* [課題の指示] 以下の行のうち、「What is the maximum value shown in the chart?」を含む行から最後の行までを、両端の行も含めてそのまま書き写してください。画像は解答に含めないでください。
____
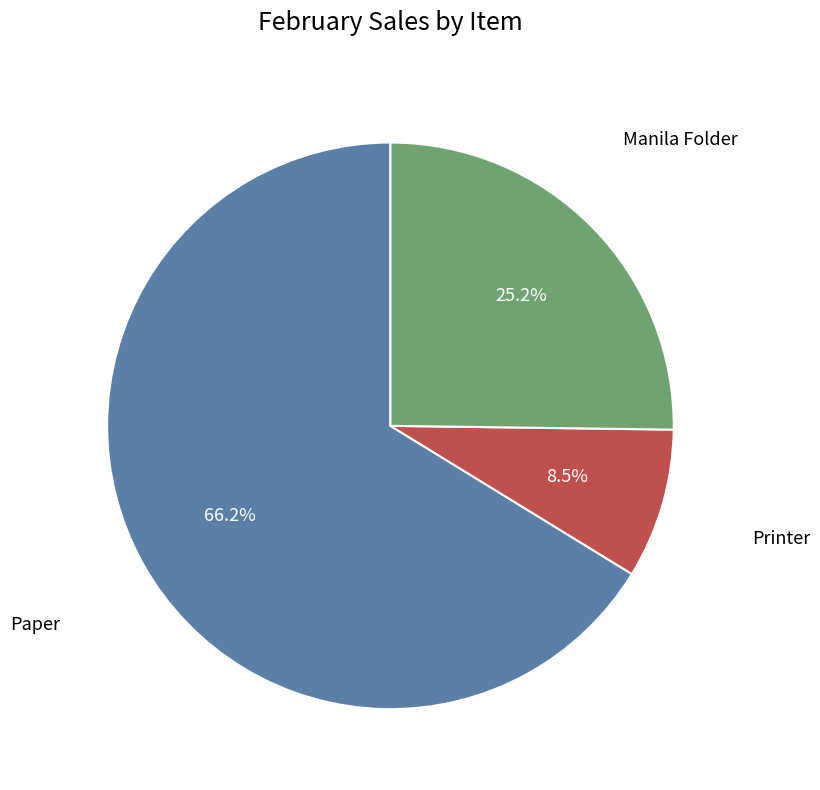

Is there a majority slice in this chart?

Yes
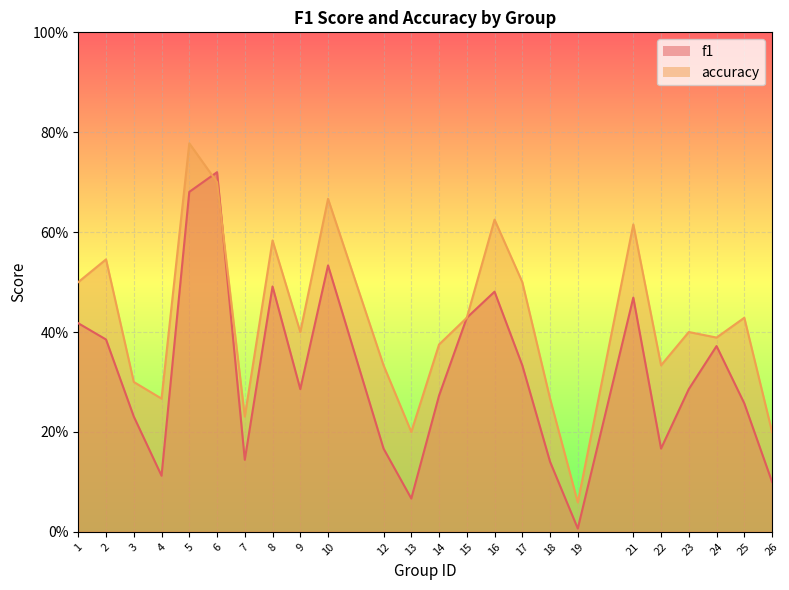

How many intersections are there between f1 and accuracy?

2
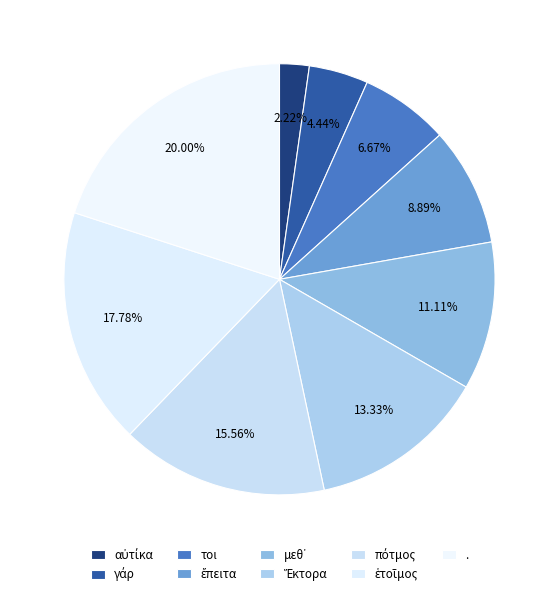

To the nearest percent, what is the difference between the largest and smallest slice percentages?

18%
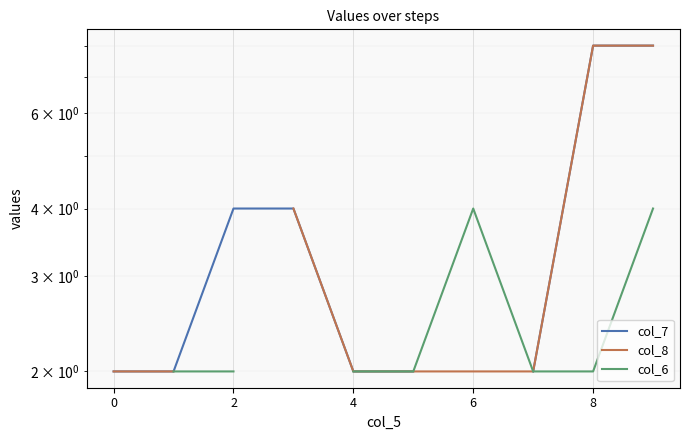

What is the maximum value shown in the chart?

8.0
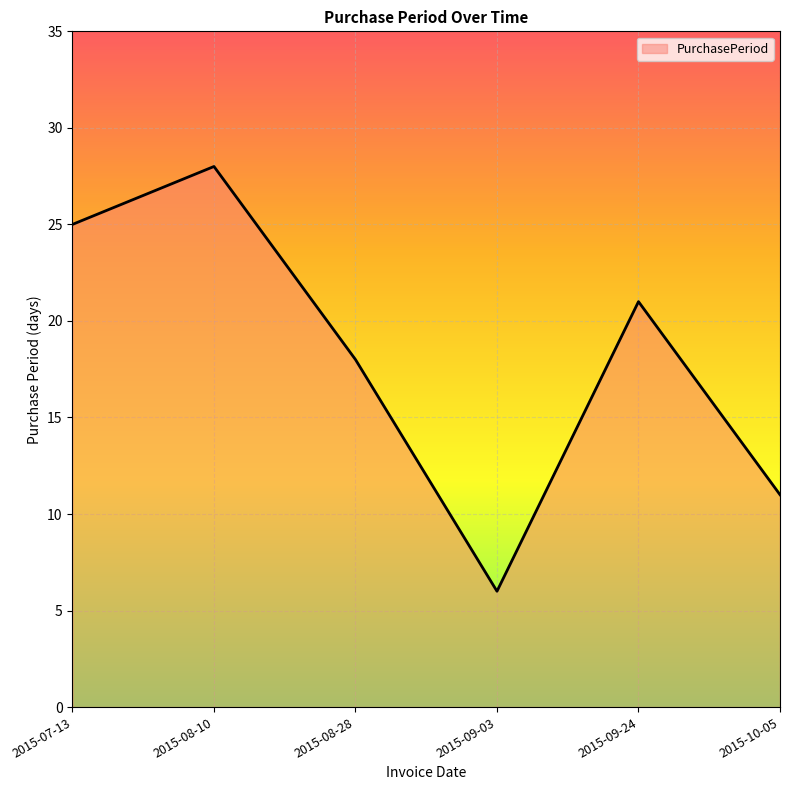

How many categories are shown in the chart?

6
____
* [解答]
What is the maximum value shown in the chart?

8.0

How many categories are shown in the chart?

6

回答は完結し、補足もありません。